Fast TypeScript schema validation with rich inline-compiled constraints, zero-allocation hot path, Standard Schema and JSON Schema export — a Zod/ArkType/TypeBox alternative for Node, Bun & the browser.

Readme


TypKit is a TypeScript validation library. You describe a schema by chaining readable constraints (or with an equivalent config object); the first time you run it, the whole tree is compiled into a single monomorphic function via new Function. Chaining is build-time only — it compiles to the identical validator — so the happy path allocates nothing, and rich constraints (maxLines, charset, blockWords, formats, ranges) compile to inline code instead of closures. Every schema is a Standard Schema and exports JSON Schema.

import { t } from '@myrialabs/typkit';

const Comment = t.object({
  author: t.string().minLength(3).maxLength(20).charset('a-z0-9_'),
  email: t.string().email(),
  body: t.string().nonEmpty().maxLines(500).blockWords(BANNED),
  rating: t.int().min(1).max(5),
  tags: t.string().array().optional(),
  visibility: t.enum(['public', 'private']),
});

Comment.check(value);                  // boolean — zero-allocation hot path
Comment.assert(value);                 // throws on failure, returns typed value
Comment.parse(value);                  // { value } | { issues }
Comment['~standard'].validate(value);  // Standard Schema — Elysia, Hono, tRPC
Comment.toJsonSchema();                // OpenAPI / JSON Schema
type Comment = t.infer<typeof Comment>;
bun add @myrialabs/typkit      # or: npm install @myrialabs/typkit

Why TypKit

  • Rich constraints that stay fast. maxLines, charset, blockWords, allowedWords, and inline format checks (email, uuid, ipv4, Luhn creditCard, …) compile to literal loops. Competitors fall back to .refine()/.check()/.narrow() closures — 2.3–3.2× slower — and TypeBox can't express them at all.
  • Zero-allocation hot path. check() returns a boolean; a validated value is never wrapped in a new object, and an issue path is built only when something fails. It sits in the compiled fast tier with ArkType and TypeBox, and runs 8–90× faster than Zod, Valibot, and effect/Schema — see bench-results.md.
  • Works everywhere, no adapter.

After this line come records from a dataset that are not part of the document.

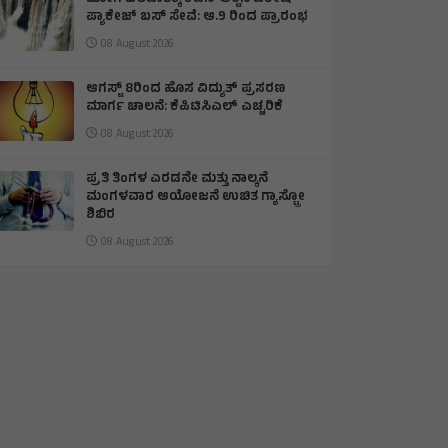
ಪ್ಯಾಕೇಜ್ ಬಸ್ ಸೇವೆ: ಆ.9 ರಿಂದ ಪ್ರಾರಂಭ
08 August 2026
ಆಗಸ್ಟ್ 8ರಿಂದ ಹೊಸ ವಿದ್ಯುತ್ ಪ್ರಸರಣ
ಮಾರ್ಗ ಚಾಲನೆ: ಕೆಪಿಟಿಸಿಎಲ್ ಎಚ್ಚರಿಕೆ
08 August 2026
ಪ್ರತಿ ತಿಂಗಳ ಎರಡನೇ ಮತ್ತು ನಾಲ್ಕನೆ
ಮಂಗಳವಾರ ಆಯೋಜನೆ ಉಚಿತ ಗ್ಯಾಸ್ಟ್ರೋ
ಶಿಬಿರ
08 August 2026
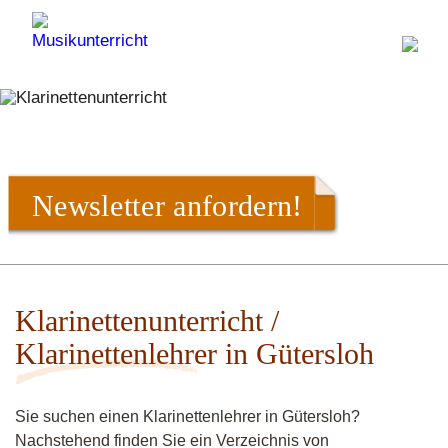
Newsletter anfordern!
Klarinettenunterricht /
Klarinettenlehrer in Gütersloh
Sie suchen einen Klarinettenlehrer in Gütersloh?
Nachstehend finden Sie ein Verzeichnis von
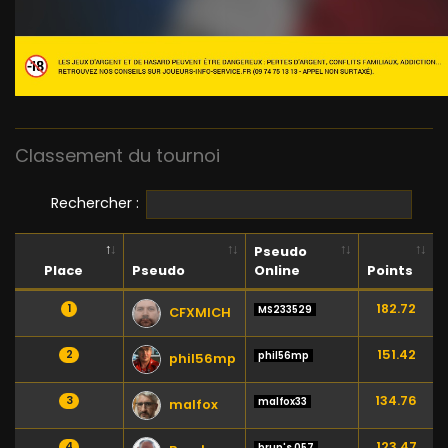
Classement du tournoi
Rechercher :
Pseudo
Place
Pseudo
Online
Points
182.72
1
MS233529
CFXMICH
151.42
2
phil56mp
phil56mp
134.76
3
malfox33
malfox
123.47
4
brun's 057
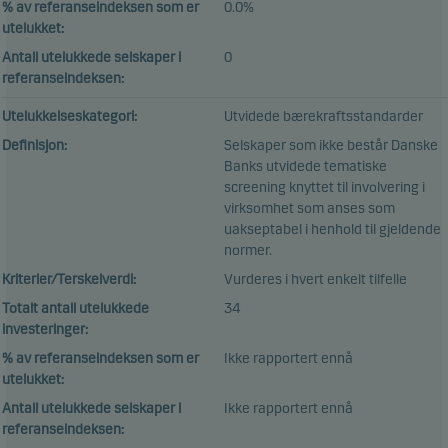
% av referanseindeksen som er
0.0%
utelukket:
Antall utelukkede selskaper i
0
referanseindeksen:
Utelukkelseskategori:
Utvidede bærekraftsstandarder
Definisjon:
Selskaper som ikke består Danske
Banks utvidede tematiske
screening knyttet til involvering i
virksomhet som anses som
uakseptabel i henhold til gjeldende
normer.
Kriterier/Terskelverdi:
Vurderes i hvert enkelt tilfelle
Totalt antall utelukkede
34
investeringer:
% av referanseindeksen som er
Ikke rapportert ennå
utelukket:
Antall utelukkede selskaper i
Ikke rapportert ennå
referanseindeksen:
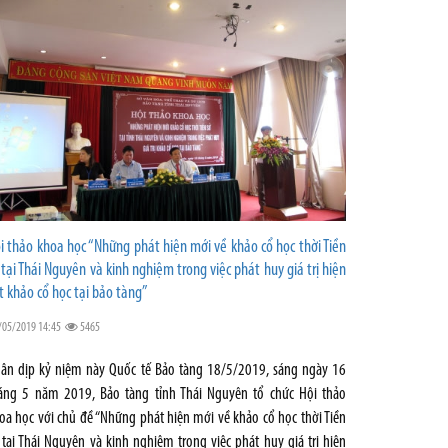
i thảo khoa học “Những phát hiện mới về khảo cổ học thời Tiền
 tại Thái Nguyên và kinh nghiệm trong việc phát huy giá trị hiện
t khảo cổ học tại bảo tàng”
/05/2019 14:45
5465
ân dịp kỷ niệm này Quốc tế Bảo tàng 18/5/2019, sáng ngày 16
áng 5 năm 2019, Bảo tàng tỉnh Thái Nguyên tổ chức Hội thảo
oa học với chủ đề “Những phát hiện mới về khảo cổ học thời Tiền
 tại Thái Nguyên và kinh nghiệm trong việc phát huy giá trị hiện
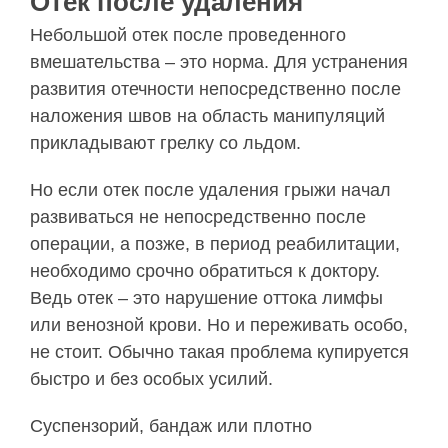
Отек после удаления
Небольшой отек после проведенного
вмешательства – это норма. Для устранения
развития отечности непосредственно после
наложения швов на область манипуляций
прикладывают грелку со льдом.
Но если отек после удаления грыжи начал
развиваться не непосредственно после
операции, а позже, в период реабилитации,
необходимо срочно обратиться к доктору.
Ведь отек – это нарушение оттока лимфы
или венозной крови. Но и переживать особо,
не стоит. Обычно такая проблема купируется
быстро и без особых усилий.
Суспензорий, бандаж или плотно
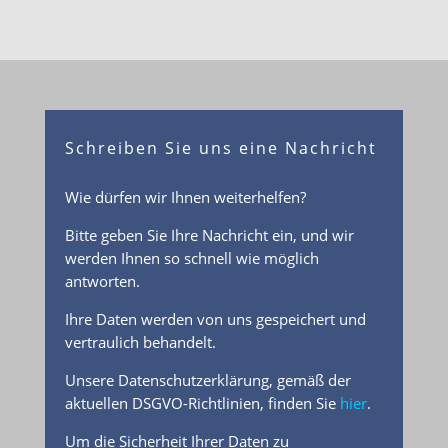
Schreiben Sie uns eine Nachricht
Wie dürfen wir Ihnen weiterhelfen?
Bitte geben Sie Ihre Nachricht ein, und wir
werden Ihnen so schnell wie möglich
antworten.
Ihre Daten werden von uns gespeichert und
vertraulich behandelt.
Unsere Datenschutzerklärung, gemäß der
aktuellen DSGVO-Richtlinien, finden Sie
hier
.
Um die Sicherheit Ihrer Daten zu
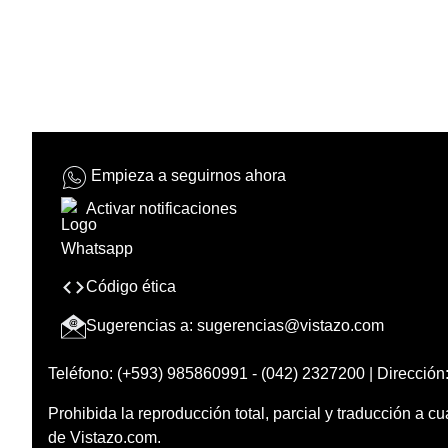
Empieza a seguirnos ahora
Activar notificaciones
Código ética
Sugerencias a:
sugerencias@vistazo.com
Teléfono: (+593) 985860991 - (042) 2327200 | Dirección:
Prohibida la reproducción total, parcial y traducción a cu
de Vistazo.com.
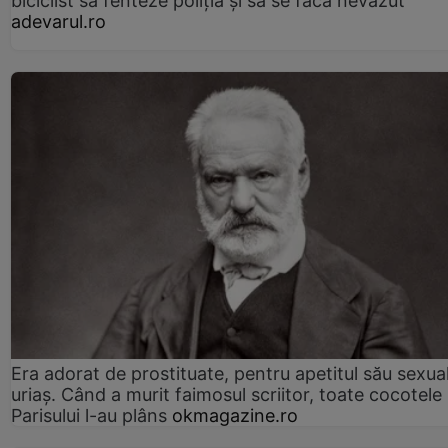
biciclist să fenteze poliția și să se facă nevăzut
adevarul.ro
Era adorat de prostituate, pentru apetitul său sexua
uriaș. Când a murit faimosul scriitor, toate cocotele
Parisului l-au plâns
okmagazine.ro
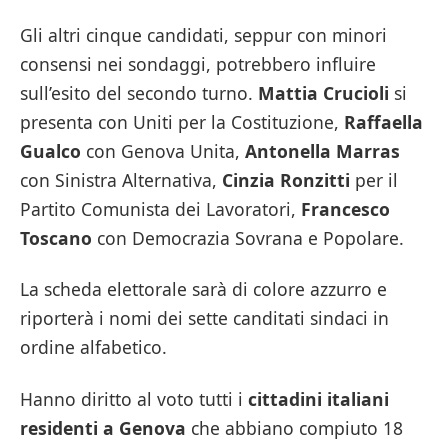
Gli altri cinque candidati, seppur con minori
consensi nei sondaggi, potrebbero influire
sull’esito del secondo turno.
Mattia Crucioli
si
presenta con Uniti per la Costituzione,
Raffaella
Gualco
con Genova Unita,
Antonella Marras
con Sinistra Alternativa,
Cinzia Ronzitti
per il
Partito Comunista dei Lavoratori,
Francesco
Toscano
con Democrazia Sovrana e Popolare.
La scheda elettorale sarà di colore azzurro e
riporterà i nomi dei sette canditati sindaci in
ordine alfabetico.
Hanno diritto al voto tutti i
cittadini italiani
residenti a Genova
che abbiano compiuto 18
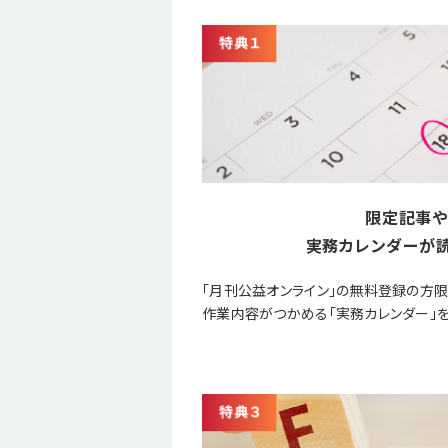
限定記事や
実務カレンダーが読
「月刊公益オンライン」の無料登録の方
作業内容がつかめる「実務カレンダー」を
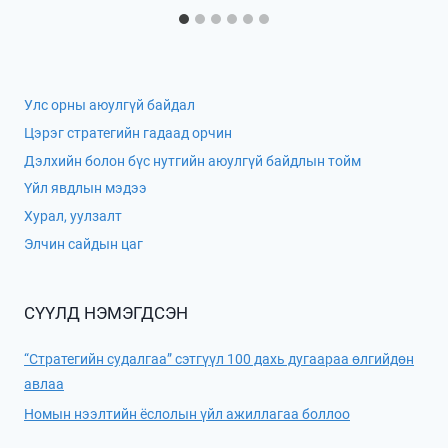
Улс орны аюулгүй байдал
Цэрэг стратегийн гадаад орчин
Дэлхийн болон бүс нутгийн аюулгүй байдлын тойм
Үйл явдлын мэдээ
Хурал, уулзалт
Элчин сайдын цаг
СҮҮЛД НЭМЭГДСЭН
“Стратегийн судалгаа” сэтгүүл 100 дахь дугаараа өлгийдөн
авлаа
Номын нээлтийн ёслолын үйл ажиллагаа боллоо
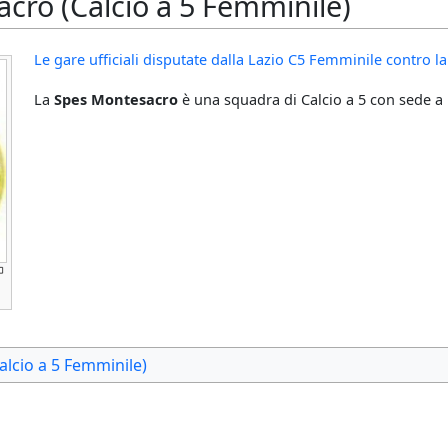
cro (Calcio a 5 Femminile)
Le gare ufficiali disputate dalla Lazio C5 Femminile contro 
La
Spes Montesacro
è una squadra di Calcio a 5 con sede 
alcio a 5 Femminile)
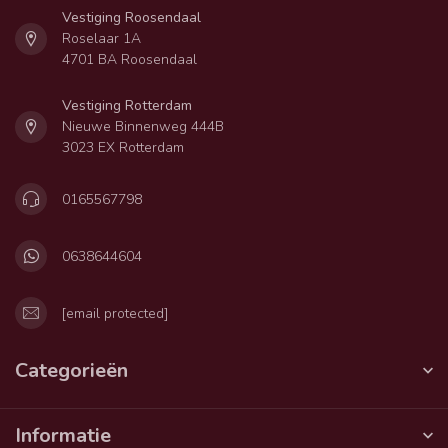
Vestiging Roosendaal
Roselaar 1A
4701 BA Roosendaal
Vestiging Rotterdam
Nieuwe Binnenweg 444B
3023 EX Rotterdam
0165567798
0638644604
[email protected]
Categorieën
Informatie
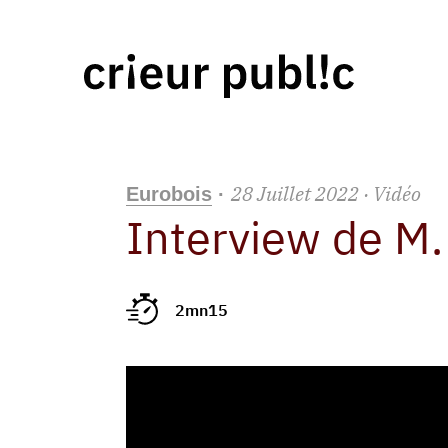
28
Juillet
2022
· Vidéo
Eurobois
·
Interview de M
2mn15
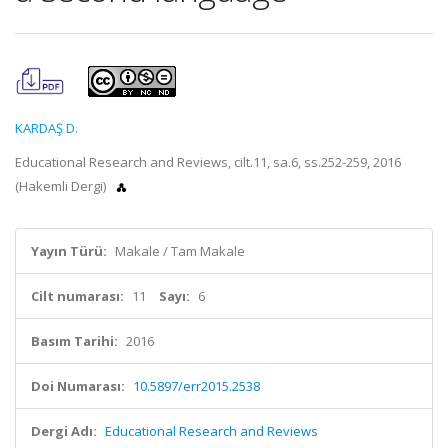
KARDAŞ D.
Educational Research and Reviews, cilt.11, sa.6, ss.252-259, 2016
(Hakemli Dergi)
Yayın Türü:
Makale / Tam Makale
Cilt numarası:
11
Sayı:
6
Basım Tarihi:
2016
Doi Numarası:
10.5897/err2015.2538
Dergi Adı:
Educational Research and Reviews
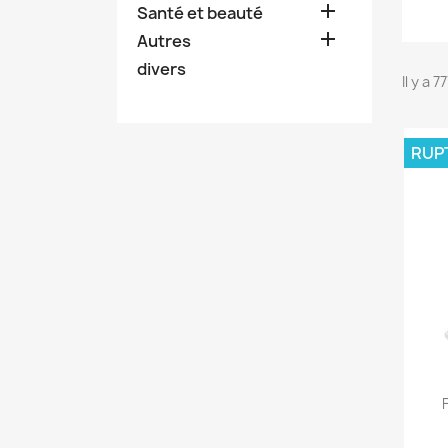

Santé et beauté

Autres
divers
Il y a 
RUP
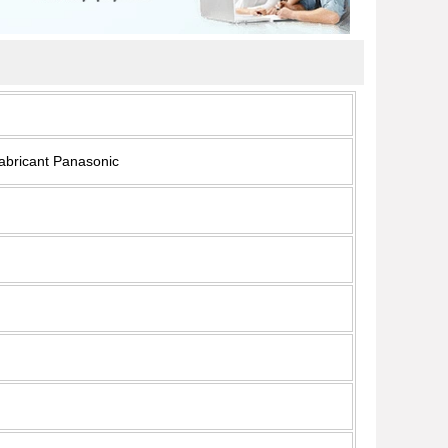
fabricant Panasonic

Standard Schema means Elysia, Hono, tRPC, react-hook-form, and TanStack Form accept a schema directly.
  • JSON Schema in, OpenAPI out. toJsonSchema() maps 1:1 from the config object, so frameworks generate OpenAPI / Swagger straight from your validation schema.
  • Honest type inference. t.infer<> is full and precise, and stays light on tsc (about a quarter of ArkType's instantiations).
  • Self-documenting fluent API. Chain readable constraints — t.int().min(1).max(5) — with no cryptic gte/lt: min/max are inclusive, greaterThan/lessThan exclusive. Chaining is build-time only, so it compiles to the same validator as the equivalent config object and costs nothing at runtime.
  • Zero runtime dependencies. Node 18+, Bun, and the browser.